### Stored data entries
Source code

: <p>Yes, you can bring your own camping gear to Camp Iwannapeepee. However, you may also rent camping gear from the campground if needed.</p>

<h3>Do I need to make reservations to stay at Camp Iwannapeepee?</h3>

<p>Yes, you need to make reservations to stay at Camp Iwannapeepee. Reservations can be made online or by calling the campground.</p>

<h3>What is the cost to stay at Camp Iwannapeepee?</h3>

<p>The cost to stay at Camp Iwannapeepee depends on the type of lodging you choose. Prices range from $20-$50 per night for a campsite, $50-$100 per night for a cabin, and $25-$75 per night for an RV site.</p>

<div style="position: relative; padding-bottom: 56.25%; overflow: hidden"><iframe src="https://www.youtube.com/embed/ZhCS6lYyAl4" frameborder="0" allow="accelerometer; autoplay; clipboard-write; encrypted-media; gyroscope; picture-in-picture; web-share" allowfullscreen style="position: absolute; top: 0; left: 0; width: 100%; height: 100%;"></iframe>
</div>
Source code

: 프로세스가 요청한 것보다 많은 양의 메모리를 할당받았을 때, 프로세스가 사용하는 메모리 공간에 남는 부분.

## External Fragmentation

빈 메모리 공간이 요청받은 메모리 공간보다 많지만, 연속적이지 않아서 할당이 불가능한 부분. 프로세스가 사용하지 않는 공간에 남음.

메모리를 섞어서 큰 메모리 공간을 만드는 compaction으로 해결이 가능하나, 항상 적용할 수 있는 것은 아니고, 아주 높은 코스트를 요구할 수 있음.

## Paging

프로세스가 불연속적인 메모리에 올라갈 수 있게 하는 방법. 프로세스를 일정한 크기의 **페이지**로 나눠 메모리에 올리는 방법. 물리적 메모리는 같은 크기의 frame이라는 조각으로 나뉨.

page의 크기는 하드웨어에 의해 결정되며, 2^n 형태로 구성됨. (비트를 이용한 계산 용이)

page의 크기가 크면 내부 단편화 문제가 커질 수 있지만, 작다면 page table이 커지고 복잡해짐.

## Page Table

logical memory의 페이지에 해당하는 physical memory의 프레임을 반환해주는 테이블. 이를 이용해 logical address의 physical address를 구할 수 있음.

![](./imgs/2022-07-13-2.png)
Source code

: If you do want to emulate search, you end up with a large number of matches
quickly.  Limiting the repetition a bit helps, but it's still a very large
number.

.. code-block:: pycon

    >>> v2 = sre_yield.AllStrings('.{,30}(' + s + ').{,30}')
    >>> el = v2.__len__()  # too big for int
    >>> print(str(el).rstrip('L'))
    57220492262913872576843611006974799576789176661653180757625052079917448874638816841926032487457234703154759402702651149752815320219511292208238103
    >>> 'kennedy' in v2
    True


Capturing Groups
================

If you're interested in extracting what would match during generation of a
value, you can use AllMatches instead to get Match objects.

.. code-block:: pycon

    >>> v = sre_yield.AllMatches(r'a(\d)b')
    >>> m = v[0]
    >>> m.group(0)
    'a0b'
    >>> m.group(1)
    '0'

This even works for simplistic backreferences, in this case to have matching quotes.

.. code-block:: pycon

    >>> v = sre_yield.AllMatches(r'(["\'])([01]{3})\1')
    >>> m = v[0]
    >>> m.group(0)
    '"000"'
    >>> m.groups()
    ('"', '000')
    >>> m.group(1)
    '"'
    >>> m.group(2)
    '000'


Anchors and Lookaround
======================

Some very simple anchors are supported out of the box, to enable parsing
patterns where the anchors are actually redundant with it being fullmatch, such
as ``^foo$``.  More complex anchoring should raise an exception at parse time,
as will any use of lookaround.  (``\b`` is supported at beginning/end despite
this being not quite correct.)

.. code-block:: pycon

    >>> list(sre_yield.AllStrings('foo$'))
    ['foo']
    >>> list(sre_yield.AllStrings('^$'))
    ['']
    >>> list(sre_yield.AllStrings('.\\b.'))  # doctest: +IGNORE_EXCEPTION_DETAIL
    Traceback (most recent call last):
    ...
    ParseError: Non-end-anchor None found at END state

### Aim of the task
Find every line in the rows above that contains the word "being", and copy each one out in full.

### Your response
patterns where the anchors are actually redundant with it being fullmatch, such
this being not quite correct.)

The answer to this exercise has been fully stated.